Pour Mgr Machado, cette enquête « mettra les nôtres en danger ». « Parmi ceux qui travaillent pour nous, personne n’a d’activité souterraine. Tout le monde travaille pour le bien du peuple et le gouvernement en a bien conscience. C’est pourquoi je ne comprends pas le but d’une enquête portant exclusivement sur les chrétiens et leurs institutions », a poursuivi l’évêque. « Que le gouvernement recense toutes les institutions éducatives et tous les centres médicaux dirigés par les missionnaires chrétiens. Cela donnera aux autorités une bonne idée des services rendus par la communauté chrétienne pour la construction de la nation, et du nombre réel de conversions dans ces lieux et institutions », a-t-il poursuivi. « Si les chrétiens convertissent massivement, comme certains l’affirment, pourquoi le pourcentage de la population chrétienne diminue dans l’État comparé à d’autres communautés ? »

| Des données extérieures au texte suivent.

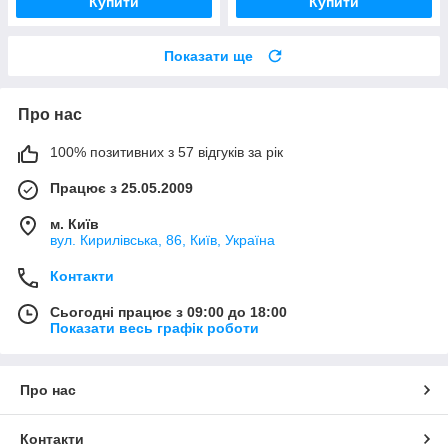
Купити
Купити
Показати ще
Про нас
100% позитивних з 57 відгуків за рік
Працює з 25.05.2009
м. Київ
вул. Кирилівська, 86, Київ, Україна
Контакти
Сьогодні працює з 09:00 до 18:00
Показати весь графік роботи
Про нас
Контакти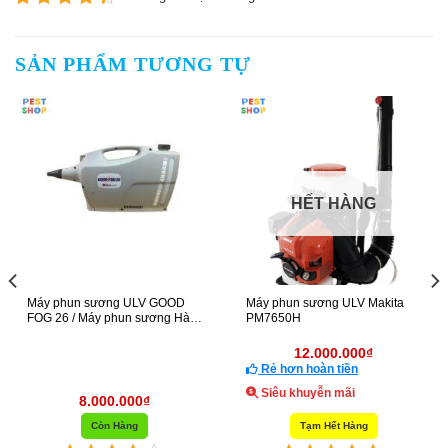
SẢN PHẨM TƯƠNG TỰ
HÀNG
g ULV Makita
Máy phun khói mini G2000
Máy phun thuốc 
0.000
₫
2.800.000
₫
4.990.
tiền
Rẻ hơn hoàn tiền
Rẻ hơn hoàn t
 mãi
Siêu khuyễn mãi
Siêu khuyễn m
t Hàng
Còn Hàng
Còn H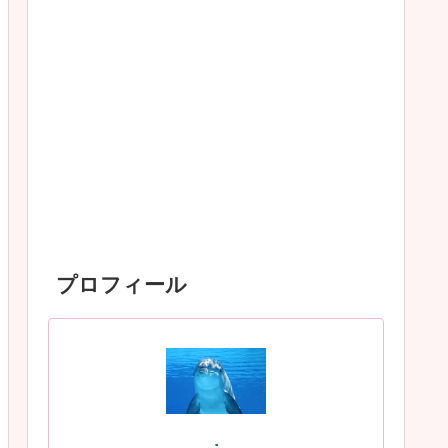
プロフィール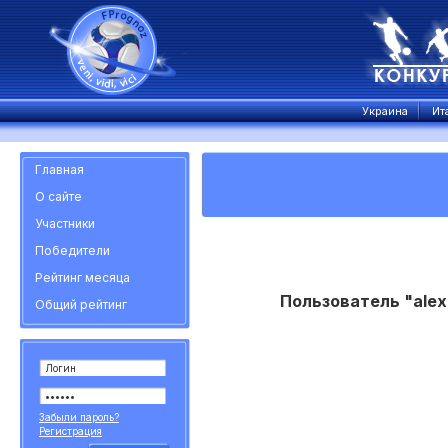
Украина
Ит
Главная
О сайте
Участники
Победители
Рейтинг месяца
Пользователь "alex
Общий рейтинг
Забыли пароль?
Регистрация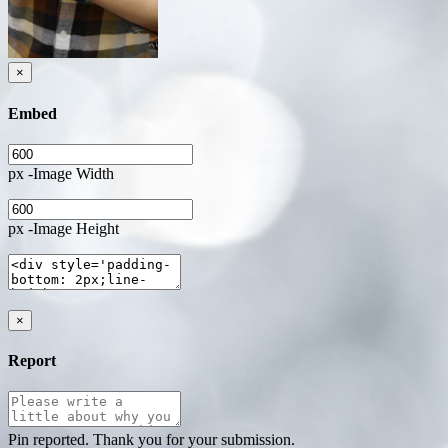
×
Embed
px -Image Width
px -Image Height
×
Report
Pin reported. Thank you for your submission.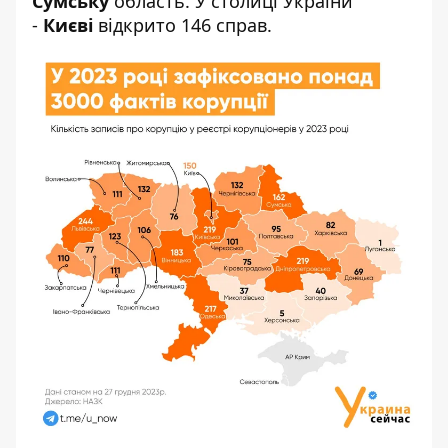
Сумську
область. У столиці України
-
Києві
відкрито 146 справ.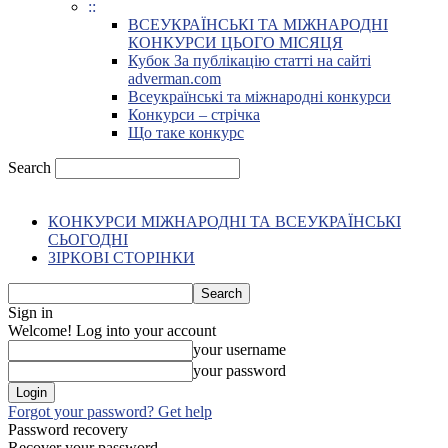
::
ВСЕУКРАЇНСЬКІ ТА МІЖНАРОДНІ
КОНКУРСИ ЦЬОГО МІСЯЦЯ
Кубок За публікацію статті на сайті
adverman.com
Всеукраїнські та міжнародні конкурси
Конкурси – стрічка
Що таке конкурс
Search
КОНКУРСИ МІЖНАРОДНІ ТА ВСЕУКРАЇНСЬКІ
СЬОГОДНІ
ЗІРКОВІ СТОРІНКИ
Sign in
Welcome! Log into your account
your username
your password
Forgot your password? Get help
Password recovery
Recover your password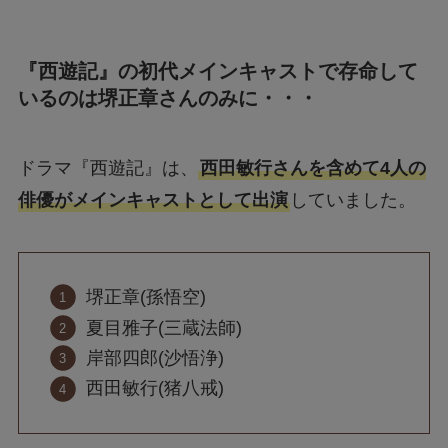
『西遊記』の初代メインキャストで存命して
いるのは堺正章さんのみに・・・
ドラマ『西遊記』は、
西田敏行さんを含めて4人の
俳優がメインキャストとして出演
していました。
堺正章(孫悟空)
夏目雅子(三蔵法師)
岸部四郎(沙悟浄)
西田敏行(猪八戒)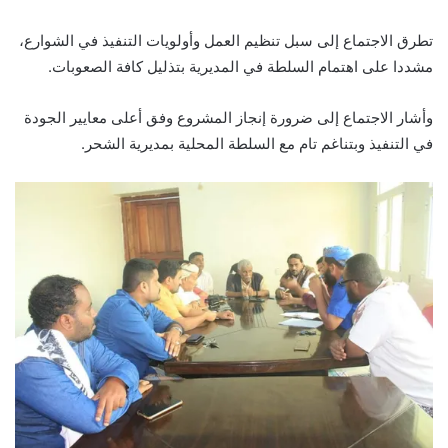
تطرق الاجتماع إلى سبل تنظيم العمل وأولويات التنفيذ في الشوارع،
مشددا على اهتمام السلطة في المديرية بتذليل كافة الصعوبات.
وأشار الاجتماع إلى ضرورة إنجاز المشروع وفق أعلى معايير الجودة
في التنفيذ وبتناغم تام مع السلطة المحلية بمديرية الشحر.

Mgr Machado a également fait part de ses inquiétudes à propos de déclarations récentes du gouvernement BJP au Karnataka, en faveur de la promulgation d’une loi anti-conversion, qui limiterait la liberté religieuse des minorités. « Pourquoi avons-nous besoin d’une telle loi, alors qu’il y a suffisamment de protections garanties par la Constitution et par le système juridique du pays pour punir les coupables ? Nous avons besoin du soutien et de l’encouragement du gouvernement. » Huit États indiens ont des lois anti-conversion qui pénalisent les conversions religieuses. Les responsables chrétiens estiment que le fait d’enquêter sur les missionnaires et les lieux de culte chrétiens est une tentative de viser une communauté qui travaille auprès des personnes dans le besoin. Le Karnataka compte près de 61 millions d’habitants, dont 84 % d’hindous, 13 % de musulmans et 2 % de chrétiens.